(Beginning of Text under study)

Q (1982) United Film Distribution Company/Horror RT: 93 minutes Rated R (language, graphic violence, nudity, frightening moments) Director: Larry Cohen Screenplay: Larry Cohen Music: Robert O. Ragland Cinematography: Fred Murphy Release date: October 29, 1982 Starring: Michael Moriarty, Candy Clark, Richard Roundtree, David Carradine, James Dixon, Malachy McCourt, Fred J. Scollay, Peter Hock, Ron Cey, Mary Louise Weller, Bruce Carradine, John Capodice, Tony Page, Larkin Ford, Larry Pine. Box Office: $255,000 (US)
Rating: ***
Now this is what I call a monster movie! Q, written, produced and directed by schlock-meister Larry Cohen (It’s Alive, The Stuff), has a giant lizard flying around New York City, grabbing victims from rooftops and scaffolds. Come on, who wouldn’t want to see a flick with this neat premise?
It all starts when a window washer at the Empire State Building (literally) loses his head. The cops assigned to the case, Sgt Powell (Roundtree, Shaft) and Detective Shepard (Carradine, Lone Wolf McQuade), have no idea how to explain it especially since they can’t find the man’s head anywhere. A hotel maid discovers a body in one of the rooms. The victim has been skinned from head to toe. A woman sunbathing (topless, of course) on her building’s rooftop is snatched and taken away by something. Blood rains on the people down below on the streets. Everybody panics. The cops have no explanation.
A man’s body is found by the river with his heart surgically removed. It looks like a ritual murder so Shepard starts asking questions at museums and universities hoping to find some answers. After much research, he reaches one conclusion, one that illustrates the famous quote by Arthur Conan Doyle “Once you eliminate the impossible, whatever remains, no matter how improbable, must be the truth.” He figures out that an Aztec god called Quetzalcoatl (Q, for short) is alive and well and living in New York having been resurrected by a cult practicing human sacrifice.
Meanwhile, small time crook and full time loser Jimmy Quinn (Moriarty, Pale Rider) accepts a job as a getaway driver for a jewel robbery. Even though he makes it clear he’s only the driver and nothing more, his colleagues force him to take part. Things go wrong and Jimmy takes off with a briefcase containing the stolen gems. He runs to the Chrysler Building and makes his way to the very top to the building’s cone where he finds a giant nest with an egg in it. He also finds a body with all of the flesh eaten away. Jimmy doesn’t know what to make of all this, but when his two colleagues come to collect their purloined property, he leads them right to the nest. This time, its occupant is there and makes a meal of the two hoods.
Shortly thereafter, Jimmy is arrested for his part in the robbery and decides to use what he knows about the monster to his advantage. He tells the cops he will reveal the location of the monster if all charges against him are dismissed and the city pays him $1 million tax free. His faithful and good-hearted girlfriend Joan (Clark, The Man Who Fell to Earth) tries to convince him to just tell the cops what they need to know because it’s the right thing to do. He won’t do this because it’s the first time in his life he’s been important.

(End of Text under study)

* [Work to complete]
1. In the review of the film Q, which building has the giant nest that Jimmy finds at the very top?
2. Resume the review of the film Q, picking up right after its last sentence.
The records are drawn from a separate source.

(Beginning of Given data)

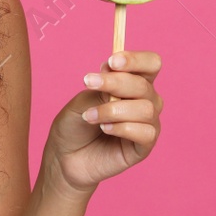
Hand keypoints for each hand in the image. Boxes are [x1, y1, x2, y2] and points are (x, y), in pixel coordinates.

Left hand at [44, 50, 162, 197]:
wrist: (64, 156)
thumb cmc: (75, 124)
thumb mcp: (83, 99)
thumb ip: (102, 87)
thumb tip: (115, 73)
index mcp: (133, 83)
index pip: (151, 64)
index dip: (136, 60)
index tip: (112, 61)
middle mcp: (146, 101)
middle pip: (144, 85)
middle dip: (114, 82)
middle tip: (87, 83)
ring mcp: (148, 124)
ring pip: (145, 108)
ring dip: (112, 109)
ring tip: (90, 116)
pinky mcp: (144, 147)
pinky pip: (145, 132)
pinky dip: (121, 128)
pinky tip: (104, 129)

(End of Given data)

* [Responses per task]
1. The Chrysler Building.

2.
Meanwhile, Q claims more victims including a construction worker (whose foot lands right in the street!) and a woman (with her top on!) swimming in a rooftop swimming pool. The cops’ commanding officer Lt. Murray (Dixon, It’s Alive) thinks the whole idea of an ancient god flying around the city is preposterous. After all, where would something that big hide? Somebody suggests that he flies in from New Jersey each day. How could nobody notice something this major until now? Easy, it’s New York; they’re accustomed to ignoring things, strange or not.
The special effects are pretty cheesy. On a budget of just $1.2 million, there’s only so much that can be done. Q relies on the use of stop-motion effects and miniature models and it works. It certainly looks more convincing than anything that CGI could come up with. The creature is well designed and shows up at just the right moments. The climax brings back memories of the original King Kong swatting away those pesky planes while standing atop the Empire State building. It’s actually funny watching Q grab cops out of work buckets and sending them falling to their deaths 50 stories below. It looks fake yet you don’t mind because you know that this movie is high camp and isn’t meant to be taken seriously, not even for a minute.
Somebody should have told Moriarty this. He delivers a perfect Method performance. His character, a manic, twitchy nervous wreck of a low-level criminal, resembles somebody from a Martin Scorsese movie. He’s a recovering drug addict and ex-con involved with a woman who’s obviously too good for him. Jimmy Quinn is the consummate loser who, given an iota of power, becomes an insufferable ass. You would think that Moriarty was going for an Oscar nomination but the chances of Q being nominated for any Academy Award are zero-to-none.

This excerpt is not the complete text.